Zum Beispiel Argentinien – Es war unglaublich, was Lionel Messi mit Nigerias Abwehrspielern anstellte. Rechts vorbei, links vorbei – der kleine Ausnahmefußballer war an diesem Nachmittag kaum zu stoppen. Nur einer hatte etwas dagegen: Nigerias Torhüter Vincent Enyeama reagierte mehrmals phänomenal und verhinderte ein Debakel. Es blieb beim 1:0 für das Team von Diego Maradona, das defensiv zudem einige Schwächen offenbarte und den ansonsten harmlosen Westafrikanern einige gute Möglichkeiten schenkte.

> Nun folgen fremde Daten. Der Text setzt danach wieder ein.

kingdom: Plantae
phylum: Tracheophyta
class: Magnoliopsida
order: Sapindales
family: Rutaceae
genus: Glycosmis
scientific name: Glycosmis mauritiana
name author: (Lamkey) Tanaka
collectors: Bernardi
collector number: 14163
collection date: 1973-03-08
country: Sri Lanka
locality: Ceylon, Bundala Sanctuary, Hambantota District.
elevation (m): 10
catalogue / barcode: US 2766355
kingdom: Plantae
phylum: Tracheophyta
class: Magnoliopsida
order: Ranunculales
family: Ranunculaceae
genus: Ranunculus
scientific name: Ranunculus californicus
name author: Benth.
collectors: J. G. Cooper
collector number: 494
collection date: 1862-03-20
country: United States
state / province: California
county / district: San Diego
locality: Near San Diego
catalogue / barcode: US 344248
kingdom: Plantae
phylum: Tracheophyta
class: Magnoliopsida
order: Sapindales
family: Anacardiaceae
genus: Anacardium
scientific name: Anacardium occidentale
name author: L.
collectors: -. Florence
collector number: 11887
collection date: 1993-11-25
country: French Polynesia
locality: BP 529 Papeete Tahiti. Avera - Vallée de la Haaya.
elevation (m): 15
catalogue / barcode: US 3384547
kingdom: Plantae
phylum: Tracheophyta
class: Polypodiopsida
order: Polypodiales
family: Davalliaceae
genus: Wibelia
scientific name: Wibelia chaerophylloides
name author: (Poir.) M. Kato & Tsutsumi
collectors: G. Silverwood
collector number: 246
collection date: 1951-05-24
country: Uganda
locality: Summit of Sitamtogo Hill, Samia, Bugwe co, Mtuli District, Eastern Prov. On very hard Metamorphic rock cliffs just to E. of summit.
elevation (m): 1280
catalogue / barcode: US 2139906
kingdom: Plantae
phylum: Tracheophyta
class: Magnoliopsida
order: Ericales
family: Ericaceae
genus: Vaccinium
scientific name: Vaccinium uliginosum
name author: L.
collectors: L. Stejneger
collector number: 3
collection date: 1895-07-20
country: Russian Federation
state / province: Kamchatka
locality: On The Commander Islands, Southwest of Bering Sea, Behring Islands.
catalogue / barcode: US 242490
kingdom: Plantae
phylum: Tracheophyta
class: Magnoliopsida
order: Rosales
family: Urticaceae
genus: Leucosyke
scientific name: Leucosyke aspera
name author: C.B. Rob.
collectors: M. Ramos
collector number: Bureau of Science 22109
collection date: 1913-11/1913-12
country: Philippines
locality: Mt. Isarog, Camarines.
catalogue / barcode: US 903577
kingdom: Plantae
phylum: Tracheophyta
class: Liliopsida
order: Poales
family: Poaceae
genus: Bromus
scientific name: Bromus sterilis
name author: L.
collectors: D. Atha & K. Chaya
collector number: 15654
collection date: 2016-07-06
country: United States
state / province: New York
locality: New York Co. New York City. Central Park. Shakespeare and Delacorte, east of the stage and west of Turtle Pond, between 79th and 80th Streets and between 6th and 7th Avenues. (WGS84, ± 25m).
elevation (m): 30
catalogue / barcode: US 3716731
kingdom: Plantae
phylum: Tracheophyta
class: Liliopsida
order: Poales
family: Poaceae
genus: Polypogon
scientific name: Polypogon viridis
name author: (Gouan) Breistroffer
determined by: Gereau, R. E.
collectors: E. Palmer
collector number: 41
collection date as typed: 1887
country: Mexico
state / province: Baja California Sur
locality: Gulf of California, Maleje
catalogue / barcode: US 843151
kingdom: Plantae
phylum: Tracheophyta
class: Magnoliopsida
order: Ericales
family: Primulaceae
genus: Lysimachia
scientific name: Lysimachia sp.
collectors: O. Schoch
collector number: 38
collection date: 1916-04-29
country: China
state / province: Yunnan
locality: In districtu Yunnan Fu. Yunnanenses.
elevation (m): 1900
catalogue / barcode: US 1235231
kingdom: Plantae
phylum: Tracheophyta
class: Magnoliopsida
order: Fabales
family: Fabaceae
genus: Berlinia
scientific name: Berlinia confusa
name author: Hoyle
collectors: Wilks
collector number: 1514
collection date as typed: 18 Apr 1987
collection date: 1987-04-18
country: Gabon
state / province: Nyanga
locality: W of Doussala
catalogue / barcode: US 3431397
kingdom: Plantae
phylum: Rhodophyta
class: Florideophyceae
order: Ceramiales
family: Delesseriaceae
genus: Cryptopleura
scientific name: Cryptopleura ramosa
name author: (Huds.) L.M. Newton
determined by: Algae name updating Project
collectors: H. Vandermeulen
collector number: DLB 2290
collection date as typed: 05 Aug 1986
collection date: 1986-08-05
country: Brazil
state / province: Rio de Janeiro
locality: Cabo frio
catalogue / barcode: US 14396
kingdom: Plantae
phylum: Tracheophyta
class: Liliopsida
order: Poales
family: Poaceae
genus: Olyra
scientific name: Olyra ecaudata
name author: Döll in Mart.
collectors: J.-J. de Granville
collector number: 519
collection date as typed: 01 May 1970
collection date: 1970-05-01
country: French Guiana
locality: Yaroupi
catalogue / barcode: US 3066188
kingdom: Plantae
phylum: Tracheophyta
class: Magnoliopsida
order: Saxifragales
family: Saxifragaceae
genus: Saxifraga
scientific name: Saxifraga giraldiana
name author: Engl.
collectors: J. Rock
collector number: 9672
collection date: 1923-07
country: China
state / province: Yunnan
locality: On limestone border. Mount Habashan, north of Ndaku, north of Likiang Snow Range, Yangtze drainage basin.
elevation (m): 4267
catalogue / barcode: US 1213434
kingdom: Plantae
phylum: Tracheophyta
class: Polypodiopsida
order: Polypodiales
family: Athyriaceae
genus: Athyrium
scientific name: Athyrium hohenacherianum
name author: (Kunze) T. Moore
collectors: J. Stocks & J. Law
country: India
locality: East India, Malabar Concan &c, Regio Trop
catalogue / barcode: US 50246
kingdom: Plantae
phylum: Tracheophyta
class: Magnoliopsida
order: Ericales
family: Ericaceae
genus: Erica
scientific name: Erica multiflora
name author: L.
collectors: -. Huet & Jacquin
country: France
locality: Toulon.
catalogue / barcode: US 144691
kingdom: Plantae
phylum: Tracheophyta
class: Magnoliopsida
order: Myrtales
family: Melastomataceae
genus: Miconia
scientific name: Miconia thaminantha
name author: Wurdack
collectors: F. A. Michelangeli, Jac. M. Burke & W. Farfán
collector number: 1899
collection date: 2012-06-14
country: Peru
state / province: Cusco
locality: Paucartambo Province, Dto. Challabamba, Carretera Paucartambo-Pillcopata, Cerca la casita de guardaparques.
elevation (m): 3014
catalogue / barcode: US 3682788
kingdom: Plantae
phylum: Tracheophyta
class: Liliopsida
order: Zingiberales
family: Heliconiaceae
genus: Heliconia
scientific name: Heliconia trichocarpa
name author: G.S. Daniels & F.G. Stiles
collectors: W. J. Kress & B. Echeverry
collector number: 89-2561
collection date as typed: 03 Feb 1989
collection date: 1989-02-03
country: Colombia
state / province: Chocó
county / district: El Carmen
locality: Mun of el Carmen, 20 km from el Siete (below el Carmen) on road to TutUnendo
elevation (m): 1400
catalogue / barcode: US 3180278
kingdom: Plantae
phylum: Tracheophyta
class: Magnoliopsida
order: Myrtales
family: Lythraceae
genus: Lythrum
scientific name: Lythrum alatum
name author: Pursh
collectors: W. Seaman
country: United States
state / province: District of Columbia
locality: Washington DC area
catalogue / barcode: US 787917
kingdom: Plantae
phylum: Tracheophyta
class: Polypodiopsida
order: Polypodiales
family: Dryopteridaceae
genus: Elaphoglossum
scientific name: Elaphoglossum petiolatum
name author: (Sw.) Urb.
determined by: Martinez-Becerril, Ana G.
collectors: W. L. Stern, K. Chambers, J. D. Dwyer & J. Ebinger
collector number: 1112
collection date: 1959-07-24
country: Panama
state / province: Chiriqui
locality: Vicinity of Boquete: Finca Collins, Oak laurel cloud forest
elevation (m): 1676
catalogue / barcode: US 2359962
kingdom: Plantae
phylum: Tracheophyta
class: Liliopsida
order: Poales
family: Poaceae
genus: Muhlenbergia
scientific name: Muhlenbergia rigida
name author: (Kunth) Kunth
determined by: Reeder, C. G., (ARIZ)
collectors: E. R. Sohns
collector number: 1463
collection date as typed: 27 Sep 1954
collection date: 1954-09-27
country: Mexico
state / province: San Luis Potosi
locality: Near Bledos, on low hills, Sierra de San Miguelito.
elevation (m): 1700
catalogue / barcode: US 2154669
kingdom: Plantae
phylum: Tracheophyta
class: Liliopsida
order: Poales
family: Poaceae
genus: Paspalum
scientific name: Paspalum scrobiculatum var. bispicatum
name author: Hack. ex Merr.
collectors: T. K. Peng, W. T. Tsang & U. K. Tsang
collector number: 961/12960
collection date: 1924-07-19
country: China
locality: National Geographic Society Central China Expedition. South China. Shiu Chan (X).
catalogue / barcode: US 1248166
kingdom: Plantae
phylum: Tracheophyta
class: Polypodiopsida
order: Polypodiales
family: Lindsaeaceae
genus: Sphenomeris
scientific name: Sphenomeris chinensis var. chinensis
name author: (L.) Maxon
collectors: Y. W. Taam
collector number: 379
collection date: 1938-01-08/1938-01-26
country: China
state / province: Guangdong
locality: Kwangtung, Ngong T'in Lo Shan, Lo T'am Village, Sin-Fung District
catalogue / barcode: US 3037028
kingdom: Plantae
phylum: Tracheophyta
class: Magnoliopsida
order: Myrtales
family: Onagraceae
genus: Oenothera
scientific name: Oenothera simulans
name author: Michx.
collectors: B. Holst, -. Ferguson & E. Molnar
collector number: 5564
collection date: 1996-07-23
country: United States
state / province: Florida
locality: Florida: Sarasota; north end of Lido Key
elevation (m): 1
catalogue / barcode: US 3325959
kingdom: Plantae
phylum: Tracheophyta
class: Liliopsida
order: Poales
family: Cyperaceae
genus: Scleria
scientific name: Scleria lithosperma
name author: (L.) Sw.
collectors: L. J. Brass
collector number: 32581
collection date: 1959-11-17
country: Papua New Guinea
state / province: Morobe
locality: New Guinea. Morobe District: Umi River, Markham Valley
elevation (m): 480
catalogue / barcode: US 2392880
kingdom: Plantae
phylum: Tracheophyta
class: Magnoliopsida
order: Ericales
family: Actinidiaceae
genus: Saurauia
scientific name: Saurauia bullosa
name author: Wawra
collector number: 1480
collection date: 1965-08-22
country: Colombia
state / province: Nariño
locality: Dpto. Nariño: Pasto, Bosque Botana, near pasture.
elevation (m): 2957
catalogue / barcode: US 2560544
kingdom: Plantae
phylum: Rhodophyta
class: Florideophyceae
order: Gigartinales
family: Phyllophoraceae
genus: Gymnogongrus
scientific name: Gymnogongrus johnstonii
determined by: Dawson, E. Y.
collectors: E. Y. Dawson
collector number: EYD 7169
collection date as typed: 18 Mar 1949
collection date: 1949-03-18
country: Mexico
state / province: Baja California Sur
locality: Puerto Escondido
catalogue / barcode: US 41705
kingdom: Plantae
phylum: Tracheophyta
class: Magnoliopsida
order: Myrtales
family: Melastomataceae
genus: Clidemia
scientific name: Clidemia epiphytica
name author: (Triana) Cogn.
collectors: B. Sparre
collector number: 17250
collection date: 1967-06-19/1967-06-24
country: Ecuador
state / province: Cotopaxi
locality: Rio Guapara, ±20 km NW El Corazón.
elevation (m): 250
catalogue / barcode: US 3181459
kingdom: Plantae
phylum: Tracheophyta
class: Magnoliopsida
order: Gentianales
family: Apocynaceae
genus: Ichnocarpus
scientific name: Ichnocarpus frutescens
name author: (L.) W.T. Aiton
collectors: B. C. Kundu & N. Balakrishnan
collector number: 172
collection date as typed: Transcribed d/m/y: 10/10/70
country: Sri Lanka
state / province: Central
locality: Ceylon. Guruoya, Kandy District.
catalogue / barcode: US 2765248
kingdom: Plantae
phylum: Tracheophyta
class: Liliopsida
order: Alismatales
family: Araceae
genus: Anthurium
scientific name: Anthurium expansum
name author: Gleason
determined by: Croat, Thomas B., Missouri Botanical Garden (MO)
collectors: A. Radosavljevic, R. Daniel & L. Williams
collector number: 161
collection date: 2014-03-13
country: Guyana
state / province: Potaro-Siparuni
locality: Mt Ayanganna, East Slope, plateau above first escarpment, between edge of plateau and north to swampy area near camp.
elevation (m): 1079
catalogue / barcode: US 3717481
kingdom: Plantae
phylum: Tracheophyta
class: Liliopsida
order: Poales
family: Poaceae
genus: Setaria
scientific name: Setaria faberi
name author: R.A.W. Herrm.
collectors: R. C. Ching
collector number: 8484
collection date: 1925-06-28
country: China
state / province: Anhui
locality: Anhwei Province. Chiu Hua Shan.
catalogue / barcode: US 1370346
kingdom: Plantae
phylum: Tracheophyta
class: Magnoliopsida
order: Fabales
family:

Zum Beispiel Südafrika – Was war nicht vorher alles über Südafrikas Bafana Bafana geschrieben worden. Schwächster Gastgeber aller Zeiten, Kanonenfutter, Punktelieferant – alles dummes Geschwätz. Gegen die nicht schlechten Mexikaner war Südafrika dem Sieg nahe, kam nach nervösen Beginn gut ins Spiel, schoss ein herrliches Tor, traf den Pfosten und wurde ein klarer Elfmeter verweigert. Nur einmal passten sie in Halbzeit 2 nicht auf und das nutzten die abgezockten Mexikaner zum Ausgleich.
Zum Beispiel Frankreich – Ganz so emotional sind die Franzosen nicht mit ihrer Equipe Tricolore verwachsen. Allerdings gibt diese schon seit Jahren ein eher trauriges Bild ab und das war auch nach dem trostlosen 0:0 gegen die Defensivkünstler aus Uruguay so. Und normalerweise versenkt Uruguays Torjäger Forlan so einen Ball, den er an diesem Abend weit neben das Tor setzte.
Torheilige und ein Irrer bei der Nationalmannschaft
Die Kür: 11Freunde, 194 Seiten, 4,90 Euro
Inzwischen gehört es fast zur Familie, das selbsternannte Fußball-Kulturmagazin 11Freunde. Mit ihren bisherigen Sonderheften setzten die Macher in Deutschland Maßstäbe – entsprechend hoch sind die Erwartungen. „Ganz nett“ lautete meine erste Reaktion zum aktuellen Heft zur WM 2010 – und dann blieb das Exemplar erst einmal einige Tage liegen, was es früher nicht gab. Doch dann wurde es bei der Lektüre doch noch ein höchst vergnüglicher Abend.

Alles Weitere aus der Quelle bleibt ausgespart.